WHAT YOU HAVE TO DO
Reprint the lines below as they are, minus the pictures.

MATERIAL SHOWN
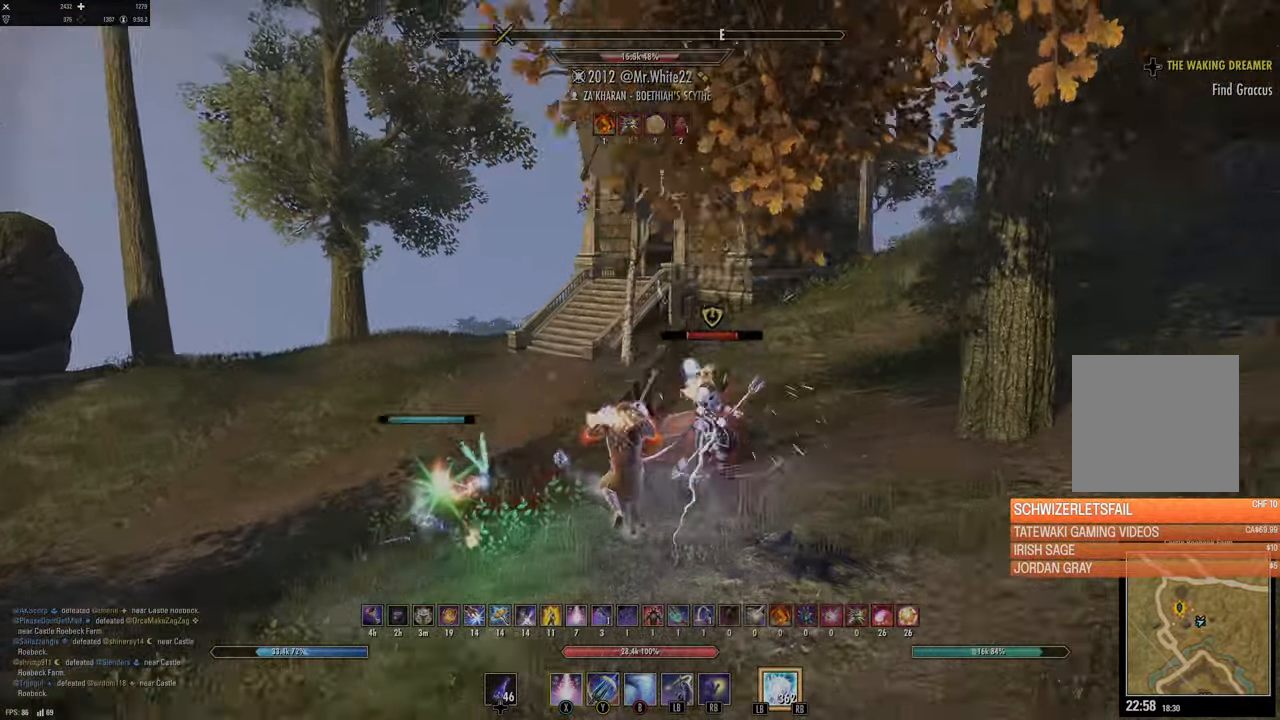
{"buttons": [], "left_stick": "right", "right_stick": "right", "events": [[100, "right_stick", "center"], [150, "left_stick", "down-right"], [233, "right_stick", "right"], [383, "left_stick", "right"]]}
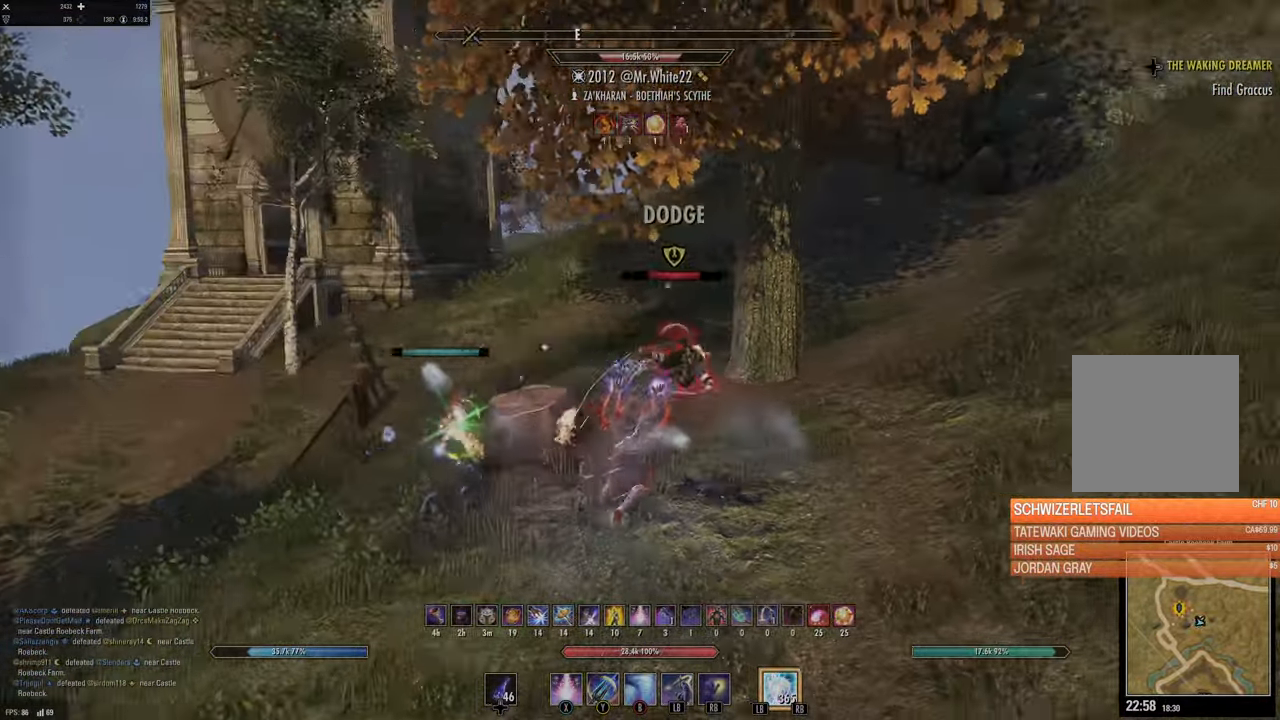
{"buttons": [], "left_stick": "right", "right_stick": "center", "events": [[33, "R2", "down"], [50, "left_stick", "up-right"], [133, "right_stick", "center"], [167, "left_stick", "up"], [200, "R2", "up"], [233, "X", "down"], [333, "X", "up"], [400, "X", "down"], [400, "left_stick", "right"], [483, "X", "up"]]}
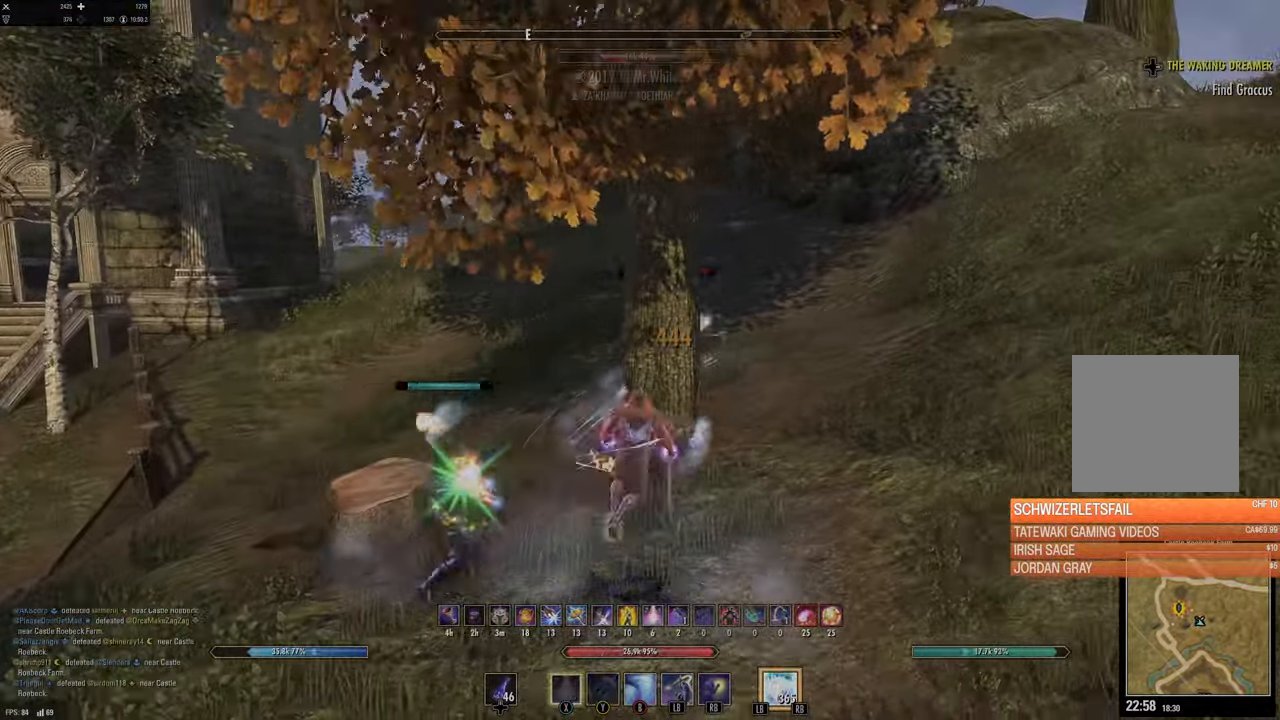
{"buttons": [], "left_stick": "up-right", "right_stick": "center", "events": [[283, "R2", "down"], [283, "right_stick", "up-left"], [333, "left_stick", "up"], [417, "R2", "up"], [450, "X", "down"], [450, "left_stick", "up-right"], [450, "right_stick", "center"], [500, "X", "up"]]}
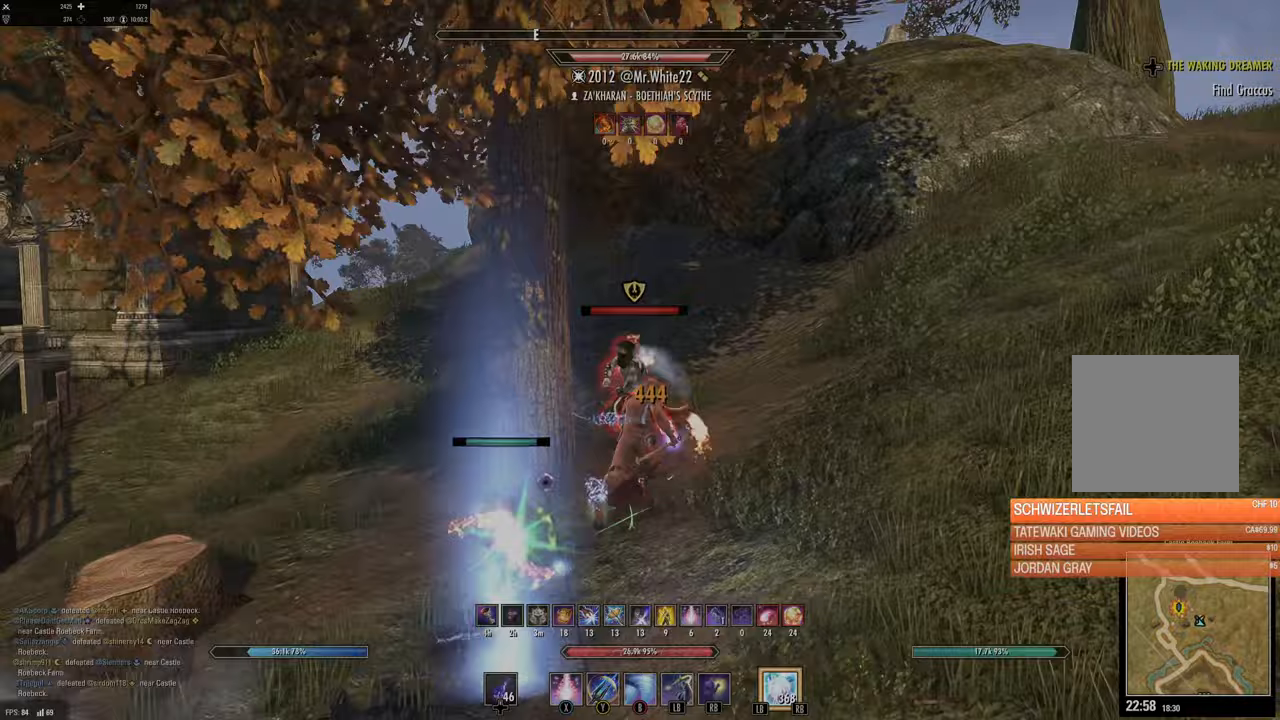
{"buttons": [], "left_stick": "down", "right_stick": "center", "events": [[17, "left_stick", "right"], [83, "X", "down"], [117, "left_stick", "down-right"], [133, "L2", "down"], [167, "X", "up"], [217, "left_stick", "down"], [267, "right_stick", "down-left"], [283, "L2", "up"], [450, "right_stick", "center"]]}
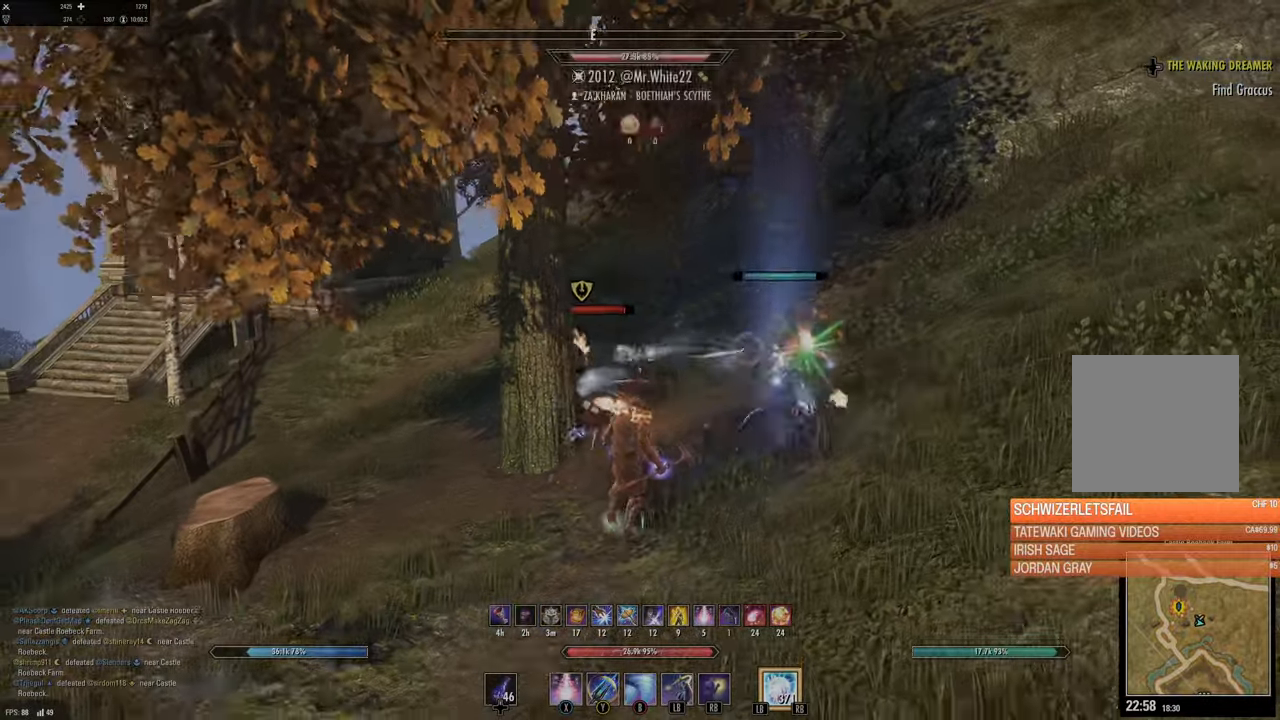
{"buttons": [], "left_stick": "down-left", "right_stick": "center", "events": [[433, "left_stick", "down-left"]]}
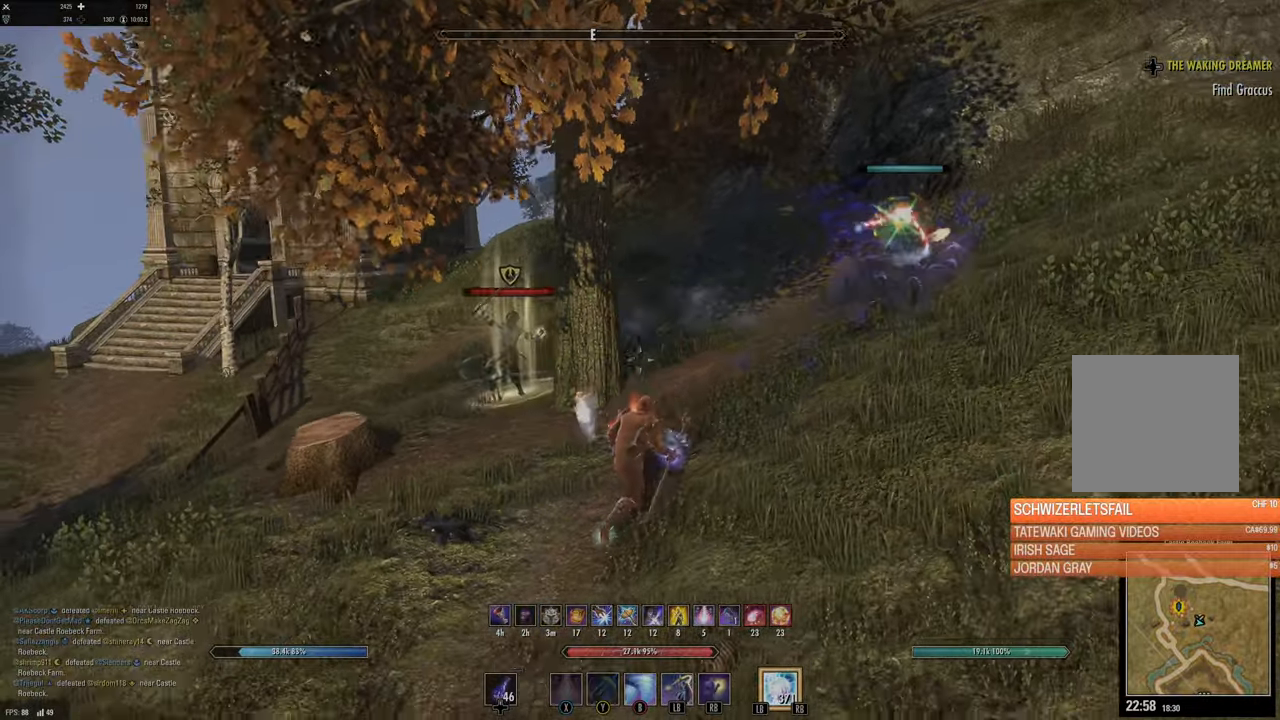
{"buttons": [], "left_stick": "right", "right_stick": "center", "events": [[67, "left_stick", "left"], [200, "right_stick", "left"], [250, "R2", "down"], [250, "right_stick", "up-left"], [367, "R2", "up"], [367, "right_stick", "center"], [383, "Y", "down"], [417, "left_stick", "up"], [467, "Y", "up"], [500, "left_stick", "right"]]}
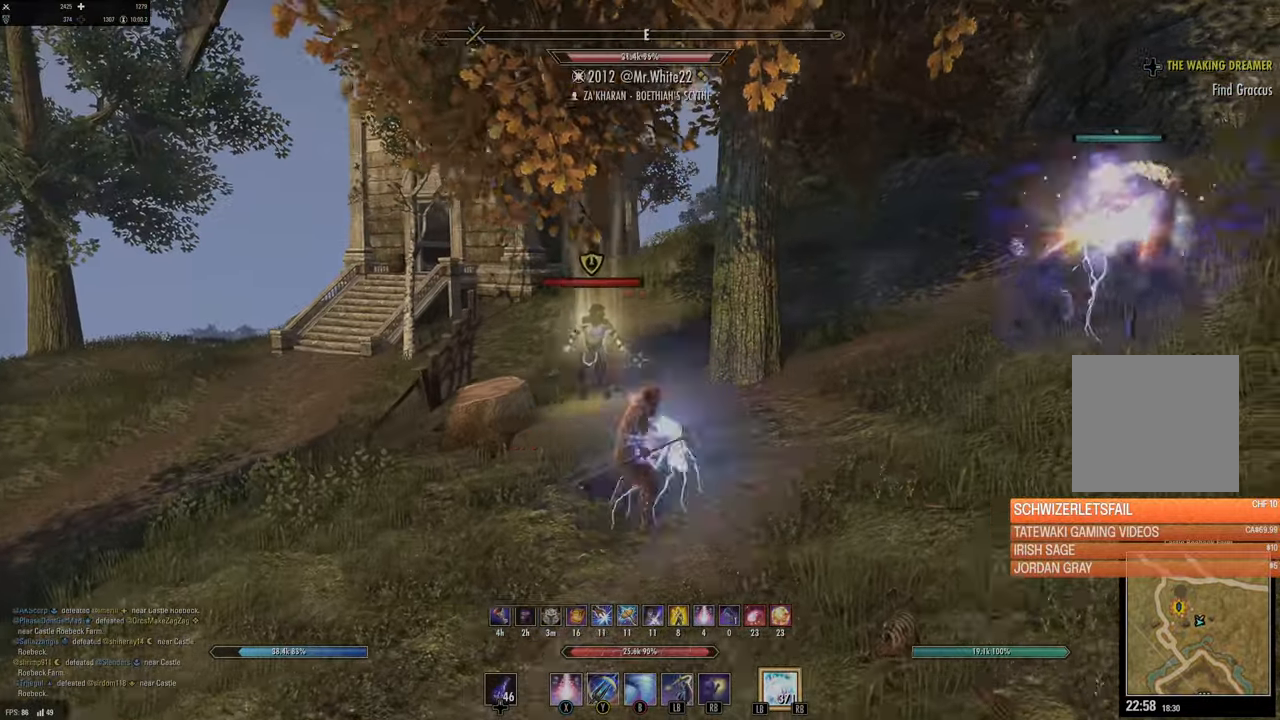
{"buttons": [], "left_stick": "up-left", "right_stick": "center", "events": [[50, "Y", "down"], [67, "left_stick", "down"], [133, "Y", "up"], [183, "left_stick", "down-left"], [433, "left_stick", "up-left"]]}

REPLY
{"buttons": [], "left_stick": "right", "right_stick": "right", "events": [[100, "right_stick", "center"], [150, "left_stick", "down-right"], [233, "right_stick", "right"], [383, "left_stick", "right"]]}
{"buttons": [], "left_stick": "right", "right_stick": "center", "events": [[33, "R2", "down"], [50, "left_stick", "up-right"], [133, "right_stick", "center"], [167, "left_stick", "up"], [200, "R2", "up"], [233, "X", "down"], [333, "X", "up"], [400, "X", "down"], [400, "left_stick", "right"], [483, "X", "up"]]}
{"buttons": [], "left_stick": "up-right", "right_stick": "center", "events": [[283, "R2", "down"], [283, "right_stick", "up-left"], [333, "left_stick", "up"], [417, "R2", "up"], [450, "X", "down"], [450, "left_stick", "up-right"], [450, "right_stick", "center"], [500, "X", "up"]]}
{"buttons": [], "left_stick": "down", "right_stick": "center", "events": [[17, "left_stick", "right"], [83, "X", "down"], [117, "left_stick", "down-right"], [133, "L2", "down"], [167, "X", "up"], [217, "left_stick", "down"], [267, "right_stick", "down-left"], [283, "L2", "up"], [450, "right_stick", "center"]]}
{"buttons": [], "left_stick": "down-left", "right_stick": "center", "events": [[433, "left_stick", "down-left"]]}
{"buttons": [], "left_stick": "right", "right_stick": "center", "events": [[67, "left_stick", "left"], [200, "right_stick", "left"], [250, "R2", "down"], [250, "right_stick", "up-left"], [367, "R2", "up"], [367, "right_stick", "center"], [383, "Y", "down"], [417, "left_stick", "up"], [467, "Y", "up"], [500, "left_stick", "right"]]}
{"buttons": [], "left_stick": "up-left", "right_stick": "center", "events": [[50, "Y", "down"], [67, "left_stick", "down"], [133, "Y", "up"], [183, "left_stick", "down-left"], [433, "left_stick", "up-left"]]}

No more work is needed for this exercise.